WHAT IS NEEDED: Can you rewrite the lines below, replacing "Documentation" with "Docs" and keeping everything else the same?

EXTRACTED MATERIAL:
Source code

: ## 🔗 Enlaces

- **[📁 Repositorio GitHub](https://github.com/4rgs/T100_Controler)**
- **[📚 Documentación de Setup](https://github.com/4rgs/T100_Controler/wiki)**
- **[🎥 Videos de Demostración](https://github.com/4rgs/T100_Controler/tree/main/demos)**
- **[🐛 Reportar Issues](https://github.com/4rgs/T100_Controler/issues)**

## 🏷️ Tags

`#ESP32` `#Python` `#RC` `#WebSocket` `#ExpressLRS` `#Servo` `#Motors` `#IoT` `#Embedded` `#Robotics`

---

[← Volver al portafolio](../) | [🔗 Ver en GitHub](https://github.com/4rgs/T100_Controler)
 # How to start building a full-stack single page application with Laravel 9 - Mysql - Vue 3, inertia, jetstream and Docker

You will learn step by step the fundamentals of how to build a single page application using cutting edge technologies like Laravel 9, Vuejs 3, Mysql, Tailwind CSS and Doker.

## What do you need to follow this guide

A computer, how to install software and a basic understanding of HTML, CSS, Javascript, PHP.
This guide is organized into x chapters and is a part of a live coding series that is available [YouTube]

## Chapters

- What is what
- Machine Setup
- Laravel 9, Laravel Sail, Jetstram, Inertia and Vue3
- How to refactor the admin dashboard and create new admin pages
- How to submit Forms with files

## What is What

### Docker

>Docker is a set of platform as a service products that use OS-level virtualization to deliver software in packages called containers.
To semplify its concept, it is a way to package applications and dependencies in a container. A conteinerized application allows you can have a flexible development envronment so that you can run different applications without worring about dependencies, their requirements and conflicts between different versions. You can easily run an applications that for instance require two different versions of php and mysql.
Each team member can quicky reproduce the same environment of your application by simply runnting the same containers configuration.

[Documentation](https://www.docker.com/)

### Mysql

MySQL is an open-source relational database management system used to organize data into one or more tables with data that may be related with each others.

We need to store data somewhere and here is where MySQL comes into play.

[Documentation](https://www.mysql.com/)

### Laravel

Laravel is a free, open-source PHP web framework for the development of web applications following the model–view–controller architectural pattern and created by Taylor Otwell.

ANSWER SECTION:
Source code

: ## 🔗 Enlaces

- **[📁 Repositorio GitHub](https://github.com/4rgs/T100_Controler)**
- **[📚 Documentación de Setup](https://github.com/4rgs/T100_Controler/wiki)**
- **[🎥 Videos de Demostración](https://github.com/4rgs/T100_Controler/tree/main/demos)**
- **[🐛 Reportar Issues](https://github.com/4rgs/T100_Controler/issues)**

## 🏷️ Tags

`#ESP32` `#Python` `#RC` `#WebSocket` `#ExpressLRS` `#Servo` `#Motors` `#IoT` `#Embedded` `#Robotics`

---

[← Volver al portafolio](../) | [🔗 Ver en GitHub](https://github.com/4rgs/T100_Controler)
 # How to start building a full-stack single page application with Laravel 9 - Mysql - Vue 3, inertia, jetstream and Docker

You will learn step by step the fundamentals of how to build a single page application using cutting edge technologies like Laravel 9, Vuejs 3, Mysql, Tailwind CSS and Doker.

## What do you need to follow this guide

A computer, how to install software and a basic understanding of HTML, CSS, Javascript, PHP.
This guide is organized into x chapters and is a part of a live coding series that is available [YouTube]

## Chapters

- What is what
- Machine Setup
- Laravel 9, Laravel Sail, Jetstram, Inertia and Vue3
- How to refactor the admin dashboard and create new admin pages
- How to submit Forms with files

## What is What

### Docker

>Docker is a set of platform as a service products that use OS-level virtualization to deliver software in packages called containers.
To semplify its concept, it is a way to package applications and dependencies in a container. A conteinerized application allows you can have a flexible development envronment so that you can run different applications without worring about dependencies, their requirements and conflicts between different versions. You can easily run an applications that for instance require two different versions of php and mysql.
Each team member can quicky reproduce the same environment of your application by simply runnting the same containers configuration.

[Docs](https://www.docker.com/)

### Mysql

MySQL is an open-source relational database management system used to organize data into one or more tables with data that may be related with each others.

We need to store data somewhere and here is where MySQL comes into play.

[Docs](https://www.mysql.com/)

### Laravel

Laravel is a free, open-source PHP web framework for the development of web applications following the model–view–controller architectural pattern and created by Taylor Otwell.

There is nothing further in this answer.